**Try it**
Print all the data below exactly, without images.

**Information supplied**
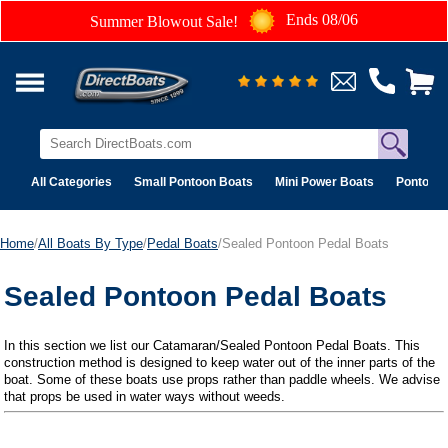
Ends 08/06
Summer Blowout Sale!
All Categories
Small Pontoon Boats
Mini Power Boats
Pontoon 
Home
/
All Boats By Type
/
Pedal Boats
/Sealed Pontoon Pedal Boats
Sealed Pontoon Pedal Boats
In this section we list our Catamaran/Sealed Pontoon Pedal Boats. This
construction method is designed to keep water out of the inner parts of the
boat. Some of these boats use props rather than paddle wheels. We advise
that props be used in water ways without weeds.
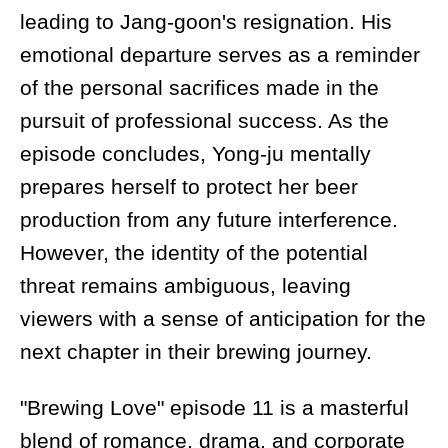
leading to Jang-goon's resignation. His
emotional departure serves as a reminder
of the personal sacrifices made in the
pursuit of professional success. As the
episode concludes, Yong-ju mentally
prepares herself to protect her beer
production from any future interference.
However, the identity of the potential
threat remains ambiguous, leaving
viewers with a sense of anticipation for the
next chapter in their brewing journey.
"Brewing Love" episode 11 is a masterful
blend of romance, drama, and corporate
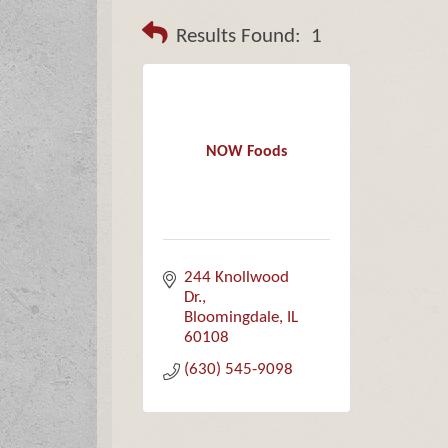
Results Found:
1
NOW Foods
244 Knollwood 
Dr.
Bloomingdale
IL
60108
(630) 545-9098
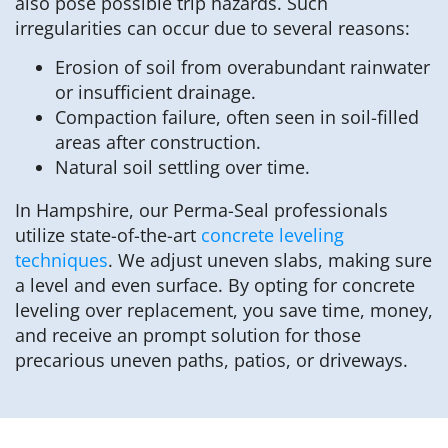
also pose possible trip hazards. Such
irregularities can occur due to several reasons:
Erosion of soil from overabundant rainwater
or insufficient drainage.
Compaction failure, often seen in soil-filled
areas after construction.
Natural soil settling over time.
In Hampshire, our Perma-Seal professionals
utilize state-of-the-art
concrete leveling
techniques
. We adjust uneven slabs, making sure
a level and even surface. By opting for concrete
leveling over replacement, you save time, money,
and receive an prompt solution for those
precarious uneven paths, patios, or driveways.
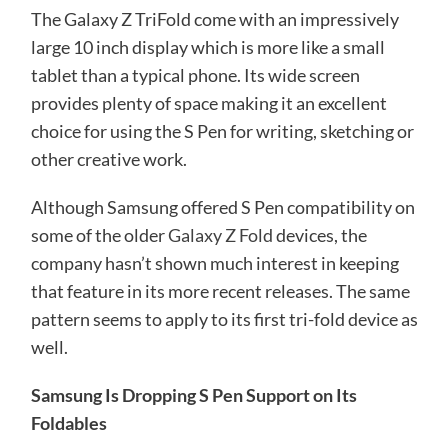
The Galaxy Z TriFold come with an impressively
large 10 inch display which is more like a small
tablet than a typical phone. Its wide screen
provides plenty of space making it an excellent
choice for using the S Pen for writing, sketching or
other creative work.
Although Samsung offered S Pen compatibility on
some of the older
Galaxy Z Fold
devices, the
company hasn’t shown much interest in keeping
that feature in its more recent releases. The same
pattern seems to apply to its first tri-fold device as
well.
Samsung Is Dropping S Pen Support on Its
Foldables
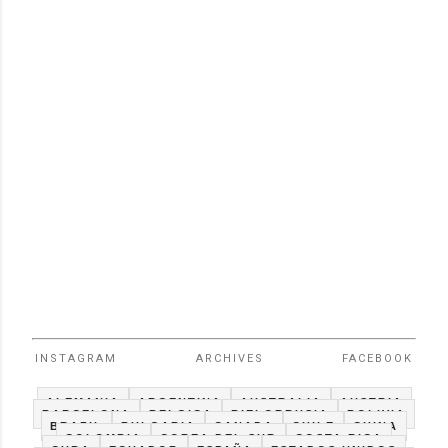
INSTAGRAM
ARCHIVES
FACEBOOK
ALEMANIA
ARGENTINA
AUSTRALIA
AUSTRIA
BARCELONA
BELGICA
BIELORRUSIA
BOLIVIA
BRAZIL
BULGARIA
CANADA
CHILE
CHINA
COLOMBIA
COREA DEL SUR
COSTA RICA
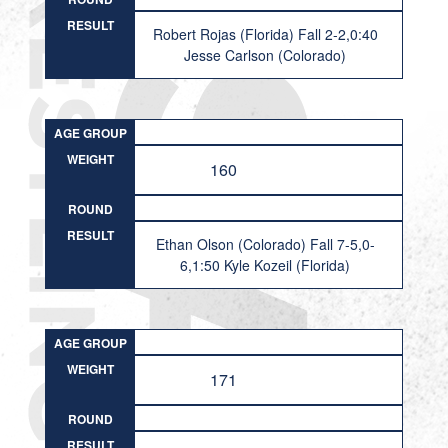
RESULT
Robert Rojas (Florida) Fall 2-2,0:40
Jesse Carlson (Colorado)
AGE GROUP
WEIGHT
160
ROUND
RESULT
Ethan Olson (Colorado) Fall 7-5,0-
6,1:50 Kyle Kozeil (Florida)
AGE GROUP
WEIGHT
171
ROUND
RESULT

**Answer space**
Ends 08/06
Summer Blowout Sale!
All Categories
Small Pontoon Boats
Mini Power Boats
Pontoon 
Home
/
All Boats By Type
/
Pedal Boats
/Sealed Pontoon Pedal Boats
Sealed Pontoon Pedal Boats
In this section we list our Catamaran/Sealed Pontoon Pedal Boats. This
construction method is designed to keep water out of the inner parts of the
boat. Some of these boats use props rather than paddle wheels. We advise
that props be used in water ways without weeds.
leading to Jang-goon's resignation. His
emotional departure serves as a reminder
of the personal sacrifices made in the
pursuit of professional success. As the
episode concludes, Yong-ju mentally
prepares herself to protect her beer
production from any future interference.
However, the identity of the potential
threat remains ambiguous, leaving
viewers with a sense of anticipation for the
next chapter in their brewing journey.
"Brewing Love" episode 11 is a masterful
blend of romance, drama, and corporate
Results Found:
1
NOW Foods
244 Knollwood 
Dr.
Bloomingdale
IL
60108
(630) 545-9098
also pose possible trip hazards. Such
irregularities can occur due to several reasons:
Erosion of soil from overabundant rainwater
or insufficient drainage.
Compaction failure, often seen in soil-filled
areas after construction.
Natural soil settling over time.
In Hampshire, our Perma-Seal professionals
utilize state-of-the-art
concrete leveling
techniques
. We adjust uneven slabs, making sure
a level and even surface. By opting for concrete
leveling over replacement, you save time, money,
and receive an prompt solution for those
precarious uneven paths, patios, or driveways.
The Galaxy Z TriFold come with an impressively
large 10 inch display which is more like a small
tablet than a typical phone. Its wide screen
provides plenty of space making it an excellent
choice for using the S Pen for writing, sketching or
other creative work.
Although Samsung offered S Pen compatibility on
some of the older
Galaxy Z Fold
devices, the
company hasn’t shown much interest in keeping
that feature in its more recent releases. The same
pattern seems to apply to its first tri-fold device as
well.
Samsung Is Dropping S Pen Support on Its
Foldables
INSTAGRAM
ARCHIVES
FACEBOOK
ALEMANIA
ARGENTINA
AUSTRALIA
AUSTRIA
BARCELONA
BELGICA
BIELORRUSIA
BOLIVIA
BRAZIL
BULGARIA
CANADA
CHILE
CHINA
COLOMBIA
COREA DEL SUR
COSTA RICA
RESULT
Robert Rojas (Florida) Fall 2-2,0:40
Jesse Carlson (Colorado)
AGE GROUP
WEIGHT
160
ROUND
RESULT
Ethan Olson (Colorado) Fall 7-5,0-
6,1:50 Kyle Kozeil (Florida)
AGE GROUP
WEIGHT
171
ROUND
RESULT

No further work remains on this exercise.